Après quinze ans d'enseignement en lycée et en université comme professeur agrégé, elle se consacre entièrement à l'écriture. Elle donne naissance successivement à « Modern Style » (Lattès, 1984), « Désirs » (Lattès, 1986), « Secret de famille » (Lattès, 1989, adapté pour la télévision en 1992), et à « Histoire de Lou » (Fayard, 1990), en grande partie autobiographique.
En 1989, parallèlement à sa vie d'écrivain et à sa carrière de journaliste à « Paris Match », elle s'intéresse à la femme-bandit Phoolan Devi, Indienne contemporaine. Trois ouvrages marqueront des années d'enquête : « Devi » (Fayard/Lattès, 1992), « Quai des Indes » (Fayard) et « la Vallée des hommes perdus » (éd. DS, 1994).
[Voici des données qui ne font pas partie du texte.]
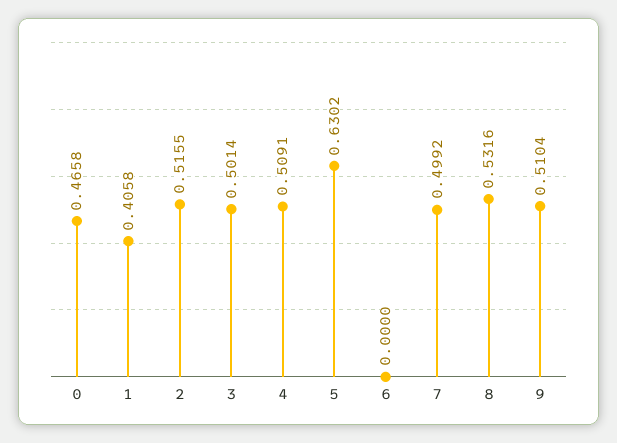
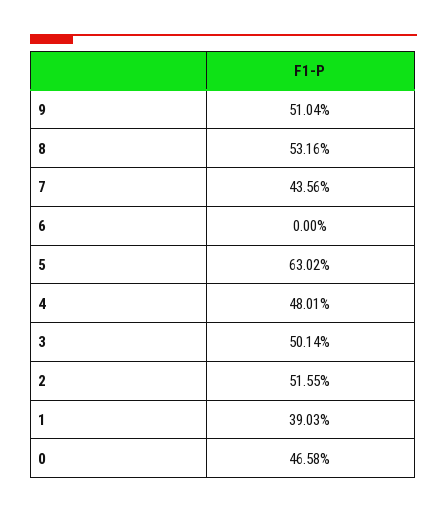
1: 0.4058 -> 0.3903
4: 0.5091 -> 0.4801
7: 0.4992 -> 0.4356

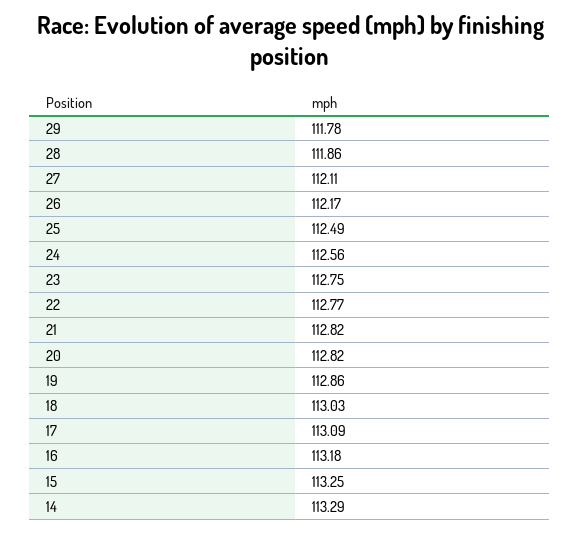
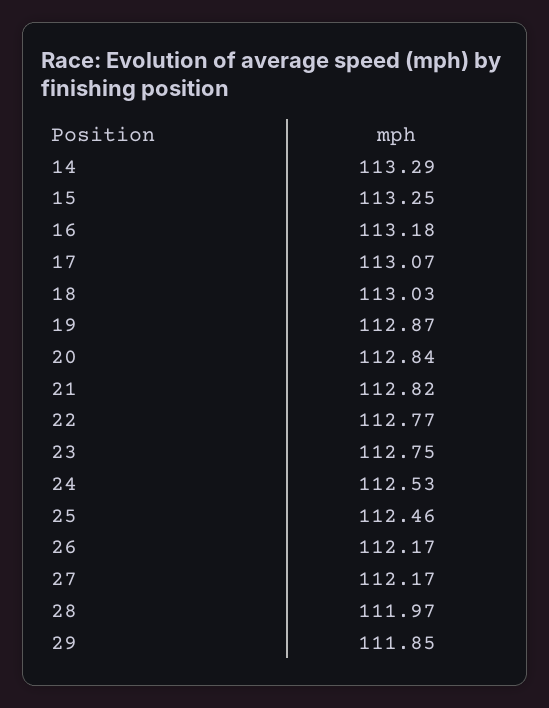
29: 111.78 -> 111.85
28: 111.86 -> 111.97
27: 112.11 -> 112.17
25: 112.49 -> 112.46
24: 112.56 -> 112.53
20: 112.82 -> 112.84
19: 112.86 -> 112.87
17: 113.09 -> 113.07

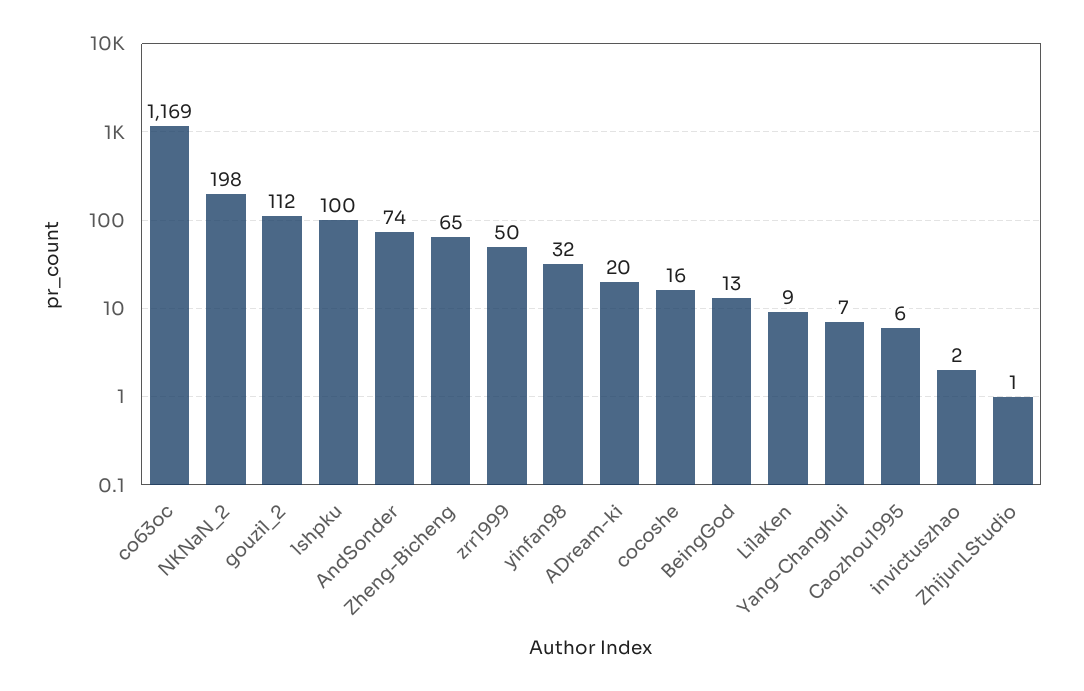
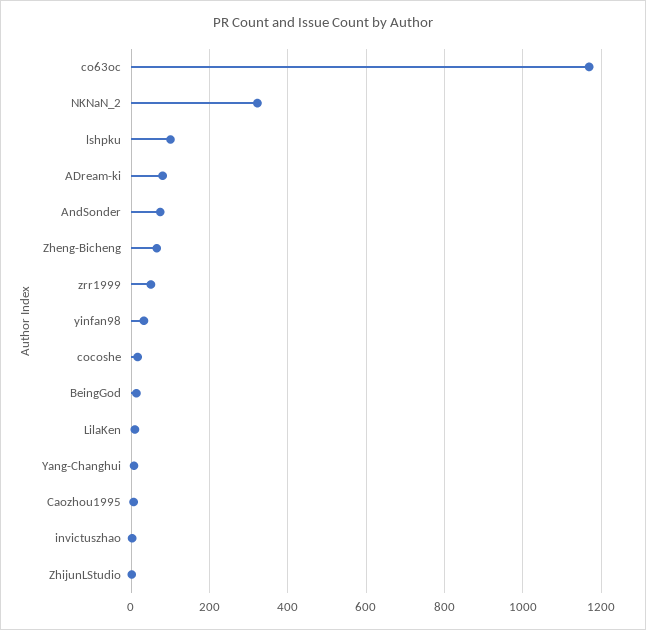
NKNaN_2: 198 -> 320
gouzil_2: 112 -> none
ADream-ki: 20 -> 80

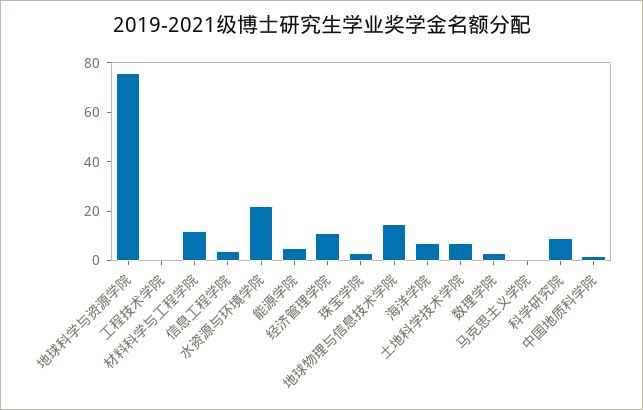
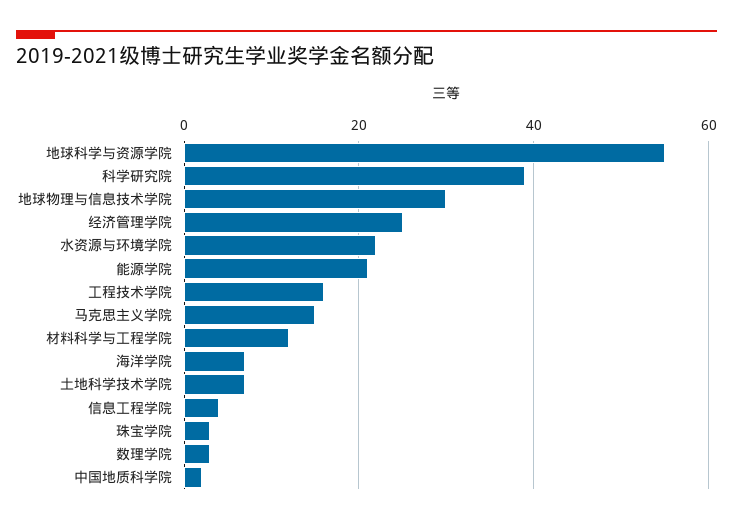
地球科学与资源学院: 75 -> 55
工程技术学院: 0 -> 15
能源学院: 5 -> 20
经济管理学院: 10 -> 25
地球物理与信息技术学院: 15 -> 30
马克思主义学院: 0 -> 15
科学研究院: 10 -> 40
Passionnée d'histoire, elle écrit « Quand les Bretons peuplaient les mers » (Fayard, 1979), livre consacré à sa province natale, « les Contes du cheval bleu les jours de grand vent » (Livre de Poche Jeunesse, 1980), d'après des récits traditionnels de marins bretons, « la Guirlande de Julie » (R. Laffont, 1991), sur la civilité amoureuse en France et l'origine du langage des fleurs, et« Vive la mariée » (Du May, 1993), à propos des rites du mariage.
Membre éminente du célèbre Club des croqueurs de chocolat, Irène Frain s'est fait plaisir, en outre, avec « la Fée chocolat » (Stock, 1995).
Enfin, sa dernière uvre, « l'Inimitable » (Fayard, 1998), sur Cléopâtre, fait suite à « l'Homme fatal » (Fayard, 1995), « le Roi des chats » (L'Archipel, 1996) et « le Fleuve bâtisseur » (Presses universitaires de France, 1997).